What is required: Revise the data below so that every instance of "Kıbrıs satılık ev" becomes "Kıbrıs satılık konut", leaving everything else unchanged.

Data for this exercise:
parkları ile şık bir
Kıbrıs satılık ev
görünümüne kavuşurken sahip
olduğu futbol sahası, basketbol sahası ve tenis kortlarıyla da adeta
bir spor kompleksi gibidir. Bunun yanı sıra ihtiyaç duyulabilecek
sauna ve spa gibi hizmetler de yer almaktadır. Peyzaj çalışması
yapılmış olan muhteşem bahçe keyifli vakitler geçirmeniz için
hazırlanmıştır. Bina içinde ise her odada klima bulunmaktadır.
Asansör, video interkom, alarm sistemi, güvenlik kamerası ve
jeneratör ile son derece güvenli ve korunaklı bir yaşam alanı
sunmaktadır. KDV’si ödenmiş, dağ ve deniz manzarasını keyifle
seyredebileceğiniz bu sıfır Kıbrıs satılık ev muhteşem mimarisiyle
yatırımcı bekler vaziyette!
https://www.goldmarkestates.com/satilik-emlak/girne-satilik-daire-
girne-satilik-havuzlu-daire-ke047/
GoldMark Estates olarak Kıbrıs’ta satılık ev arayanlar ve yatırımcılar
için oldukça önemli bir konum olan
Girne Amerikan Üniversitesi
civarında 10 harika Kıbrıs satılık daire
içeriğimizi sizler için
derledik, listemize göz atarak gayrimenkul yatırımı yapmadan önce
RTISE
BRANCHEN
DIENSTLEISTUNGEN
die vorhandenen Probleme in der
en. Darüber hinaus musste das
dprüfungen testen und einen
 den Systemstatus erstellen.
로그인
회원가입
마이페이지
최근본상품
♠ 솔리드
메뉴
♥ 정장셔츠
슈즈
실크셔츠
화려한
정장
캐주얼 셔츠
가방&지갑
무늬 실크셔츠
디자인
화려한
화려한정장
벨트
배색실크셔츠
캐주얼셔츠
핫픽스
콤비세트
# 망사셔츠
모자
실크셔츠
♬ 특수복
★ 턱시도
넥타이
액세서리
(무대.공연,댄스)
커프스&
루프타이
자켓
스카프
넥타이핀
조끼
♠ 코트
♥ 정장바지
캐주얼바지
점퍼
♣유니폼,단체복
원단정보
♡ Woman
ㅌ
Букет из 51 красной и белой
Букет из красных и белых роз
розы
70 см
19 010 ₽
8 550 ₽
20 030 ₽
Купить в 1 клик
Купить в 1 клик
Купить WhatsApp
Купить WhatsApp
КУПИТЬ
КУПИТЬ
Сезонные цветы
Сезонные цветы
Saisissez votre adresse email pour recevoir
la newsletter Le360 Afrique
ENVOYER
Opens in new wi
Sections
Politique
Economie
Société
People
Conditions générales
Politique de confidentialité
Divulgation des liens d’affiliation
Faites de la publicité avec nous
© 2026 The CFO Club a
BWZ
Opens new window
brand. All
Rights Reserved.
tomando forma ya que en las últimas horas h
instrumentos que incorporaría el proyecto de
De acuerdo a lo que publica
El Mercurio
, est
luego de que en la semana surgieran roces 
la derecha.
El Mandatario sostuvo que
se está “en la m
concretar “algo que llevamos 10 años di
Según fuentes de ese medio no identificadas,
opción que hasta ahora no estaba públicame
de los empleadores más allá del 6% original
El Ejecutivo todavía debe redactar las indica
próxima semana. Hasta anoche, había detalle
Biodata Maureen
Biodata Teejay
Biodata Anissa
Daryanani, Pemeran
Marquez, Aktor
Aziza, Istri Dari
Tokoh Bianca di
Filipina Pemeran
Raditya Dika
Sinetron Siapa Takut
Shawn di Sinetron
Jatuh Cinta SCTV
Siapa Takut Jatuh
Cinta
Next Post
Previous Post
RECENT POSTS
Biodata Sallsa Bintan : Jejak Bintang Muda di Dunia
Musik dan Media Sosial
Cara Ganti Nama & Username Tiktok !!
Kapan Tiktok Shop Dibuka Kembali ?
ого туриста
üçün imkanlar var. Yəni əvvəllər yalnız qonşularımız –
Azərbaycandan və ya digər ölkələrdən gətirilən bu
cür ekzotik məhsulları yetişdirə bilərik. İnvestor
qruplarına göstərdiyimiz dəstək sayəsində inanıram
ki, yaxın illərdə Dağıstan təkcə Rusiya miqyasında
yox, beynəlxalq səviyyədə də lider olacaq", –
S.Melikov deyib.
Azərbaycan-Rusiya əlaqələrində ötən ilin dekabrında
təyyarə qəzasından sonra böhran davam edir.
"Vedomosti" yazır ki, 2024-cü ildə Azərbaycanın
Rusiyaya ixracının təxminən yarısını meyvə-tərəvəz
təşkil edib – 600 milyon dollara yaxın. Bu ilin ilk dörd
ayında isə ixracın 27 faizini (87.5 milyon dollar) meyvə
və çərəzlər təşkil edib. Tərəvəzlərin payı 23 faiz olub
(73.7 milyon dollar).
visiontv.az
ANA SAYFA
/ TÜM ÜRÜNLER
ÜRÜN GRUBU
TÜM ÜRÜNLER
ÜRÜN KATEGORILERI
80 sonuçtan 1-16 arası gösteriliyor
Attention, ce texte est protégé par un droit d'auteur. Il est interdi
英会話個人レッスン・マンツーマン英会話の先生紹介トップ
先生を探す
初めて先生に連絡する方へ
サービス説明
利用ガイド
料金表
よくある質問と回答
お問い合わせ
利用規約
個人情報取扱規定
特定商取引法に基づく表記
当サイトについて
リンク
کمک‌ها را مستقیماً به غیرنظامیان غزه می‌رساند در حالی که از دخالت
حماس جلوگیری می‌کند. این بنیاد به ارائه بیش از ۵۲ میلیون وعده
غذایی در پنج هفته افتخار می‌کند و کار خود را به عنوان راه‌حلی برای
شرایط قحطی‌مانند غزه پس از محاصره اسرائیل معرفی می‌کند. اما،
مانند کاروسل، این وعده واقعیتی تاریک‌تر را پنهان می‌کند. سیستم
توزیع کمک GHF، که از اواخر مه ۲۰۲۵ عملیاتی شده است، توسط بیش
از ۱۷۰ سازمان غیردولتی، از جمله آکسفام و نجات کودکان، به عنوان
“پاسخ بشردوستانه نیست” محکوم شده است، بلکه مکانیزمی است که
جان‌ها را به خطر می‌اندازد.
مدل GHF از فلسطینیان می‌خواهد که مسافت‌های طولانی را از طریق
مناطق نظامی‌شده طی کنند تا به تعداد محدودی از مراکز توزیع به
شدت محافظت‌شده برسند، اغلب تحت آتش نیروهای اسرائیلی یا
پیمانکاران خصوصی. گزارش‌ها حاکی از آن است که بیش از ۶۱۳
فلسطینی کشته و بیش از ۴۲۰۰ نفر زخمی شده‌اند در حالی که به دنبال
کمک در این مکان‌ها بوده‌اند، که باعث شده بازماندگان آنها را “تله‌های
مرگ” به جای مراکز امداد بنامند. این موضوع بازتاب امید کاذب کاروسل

Reply:
parkları ile şık bir
Kıbrıs satılık konut
görünümüne kavuşurken sahip
olduğu futbol sahası, basketbol sahası ve tenis kortlarıyla da adeta
bir spor kompleksi gibidir. Bunun yanı sıra ihtiyaç duyulabilecek
sauna ve spa gibi hizmetler de yer almaktadır. Peyzaj çalışması
yapılmış olan muhteşem bahçe keyifli vakitler geçirmeniz için
hazırlanmıştır. Bina içinde ise her odada klima bulunmaktadır.
Asansör, video interkom, alarm sistemi, güvenlik kamerası ve
jeneratör ile son derece güvenli ve korunaklı bir yaşam alanı
sunmaktadır. KDV’si ödenmiş, dağ ve deniz manzarasını keyifle
seyredebileceğiniz bu sıfır Kıbrıs satılık konut muhteşem mimarisiyle
yatırımcı bekler vaziyette!
https://www.goldmarkestates.com/satilik-emlak/girne-satilik-daire-
girne-satilik-havuzlu-daire-ke047/
GoldMark Estates olarak Kıbrıs’ta satılık ev arayanlar ve yatırımcılar
için oldukça önemli bir konum olan
Girne Amerikan Üniversitesi
civarında 10 harika Kıbrıs satılık daire
içeriğimizi sizler için
derledik, listemize göz atarak gayrimenkul yatırımı yapmadan önce
RTISE
BRANCHEN
DIENSTLEISTUNGEN
die vorhandenen Probleme in der
en. Darüber hinaus musste das
dprüfungen testen und einen
 den Systemstatus erstellen.
로그인
회원가입
마이페이지
최근본상품
♠ 솔리드
메뉴
♥ 정장셔츠
슈즈
실크셔츠
화려한
정장
캐주얼 셔츠
가방&지갑
무늬 실크셔츠
디자인
화려한
화려한정장
벨트
배색실크셔츠
캐주얼셔츠
핫픽스
콤비세트
# 망사셔츠
모자
실크셔츠
♬ 특수복
★ 턱시도
넥타이
액세서리
(무대.공연,댄스)
커프스&
루프타이
자켓
스카프
넥타이핀
조끼
♠ 코트
♥ 정장바지
캐주얼바지
점퍼
♣유니폼,단체복
원단정보
♡ Woman
ㅌ
Букет из 51 красной и белой
Букет из красных и белых роз
розы
70 см
19 010 ₽
8 550 ₽
20 030 ₽
Купить в 1 клик
Купить в 1 клик
Купить WhatsApp
Купить WhatsApp
КУПИТЬ
КУПИТЬ
Сезонные цветы
Сезонные цветы
Saisissez votre adresse email pour recevoir
la newsletter Le360 Afrique
ENVOYER
Opens in new wi
Sections
Politique
Economie
Société
People
Conditions générales
Politique de confidentialité
Divulgation des liens d’affiliation
Faites de la publicité avec nous
© 2026 The CFO Club a
BWZ
Opens new window
brand. All
Rights Reserved.
tomando forma ya que en las últimas horas h
instrumentos que incorporaría el proyecto de
De acuerdo a lo que publica
El Mercurio
, est
luego de que en la semana surgieran roces 
la derecha.
El Mandatario sostuvo que
se está “en la m
concretar “algo que llevamos 10 años di
Según fuentes de ese medio no identificadas,
opción que hasta ahora no estaba públicame
de los empleadores más allá del 6% original
El Ejecutivo todavía debe redactar las indica
próxima semana. Hasta anoche, había detalle
Biodata Maureen
Biodata Teejay
Biodata Anissa
Daryanani, Pemeran
Marquez, Aktor
Aziza, Istri Dari
Tokoh Bianca di
Filipina Pemeran
Raditya Dika
Sinetron Siapa Takut
Shawn di Sinetron
Jatuh Cinta SCTV
Siapa Takut Jatuh
Cinta
Next Post
Previous Post
RECENT POSTS
Biodata Sallsa Bintan : Jejak Bintang Muda di Dunia
Musik dan Media Sosial
Cara Ganti Nama & Username Tiktok !!
Kapan Tiktok Shop Dibuka Kembali ?
ого туриста
üçün imkanlar var. Yəni əvvəllər yalnız qonşularımız –
Azərbaycandan və ya digər ölkələrdən gətirilən bu
cür ekzotik məhsulları yetişdirə bilərik. İnvestor
qruplarına göstərdiyimiz dəstək sayəsində inanıram
ki, yaxın illərdə Dağıstan təkcə Rusiya miqyasında
yox, beynəlxalq səviyyədə də lider olacaq", –
S.Melikov deyib.
Azərbaycan-Rusiya əlaqələrində ötən ilin dekabrında
təyyarə qəzasından sonra böhran davam edir.
"Vedomosti" yazır ki, 2024-cü ildə Azərbaycanın
Rusiyaya ixracının təxminən yarısını meyvə-tərəvəz
təşkil edib – 600 milyon dollara yaxın. Bu ilin ilk dörd
ayında isə ixracın 27 faizini (87.5 milyon dollar) meyvə
və çərəzlər təşkil edib. Tərəvəzlərin payı 23 faiz olub
(73.7 milyon dollar).
visiontv.az
ANA SAYFA
/ TÜM ÜRÜNLER
ÜRÜN GRUBU
TÜM ÜRÜNLER
ÜRÜN KATEGORILERI
80 sonuçtan 1-16 arası gösteriliyor
Attention, ce texte est protégé par un droit d'auteur. Il est interdi
英会話個人レッスン・マンツーマン英会話の先生紹介トップ
先生を探す
初めて先生に連絡する方へ
サービス説明
利用ガイド
料金表
よくある質問と回答
お問い合わせ
利用規約
個人情報取扱規定
特定商取引法に基づく表記
当サイトについて
リンク
کمک‌ها را مستقیماً به غیرنظامیان غزه می‌رساند در حالی که از دخالت
حماس جلوگیری می‌کند. این بنیاد به ارائه بیش از ۵۲ میلیون وعده
غذایی در پنج هفته افتخار می‌کند و کار خود را به عنوان راه‌حلی برای
شرایط قحطی‌مانند غزه پس از محاصره اسرائیل معرفی می‌کند. اما،
مانند کاروسل، این وعده واقعیتی تاریک‌تر را پنهان می‌کند. سیستم
توزیع کمک GHF، که از اواخر مه ۲۰۲۵ عملیاتی شده است، توسط بیش
از ۱۷۰ سازمان غیردولتی، از جمله آکسفام و نجات کودکان، به عنوان
“پاسخ بشردوستانه نیست” محکوم شده است، بلکه مکانیزمی است که
جان‌ها را به خطر می‌اندازد.
مدل GHF از فلسطینیان می‌خواهد که مسافت‌های طولانی را از طریق
مناطق نظامی‌شده طی کنند تا به تعداد محدودی از مراکز توزیع به
شدت محافظت‌شده برسند، اغلب تحت آتش نیروهای اسرائیلی یا
پیمانکاران خصوصی. گزارش‌ها حاکی از آن است که بیش از ۶۱۳
فلسطینی کشته و بیش از ۴۲۰۰ نفر زخمی شده‌اند در حالی که به دنبال
کمک در این مکان‌ها بوده‌اند، که باعث شده بازماندگان آنها را “تله‌های
مرگ” به جای مراکز امداد بنامند. این موضوع بازتاب امید کاذب کاروسل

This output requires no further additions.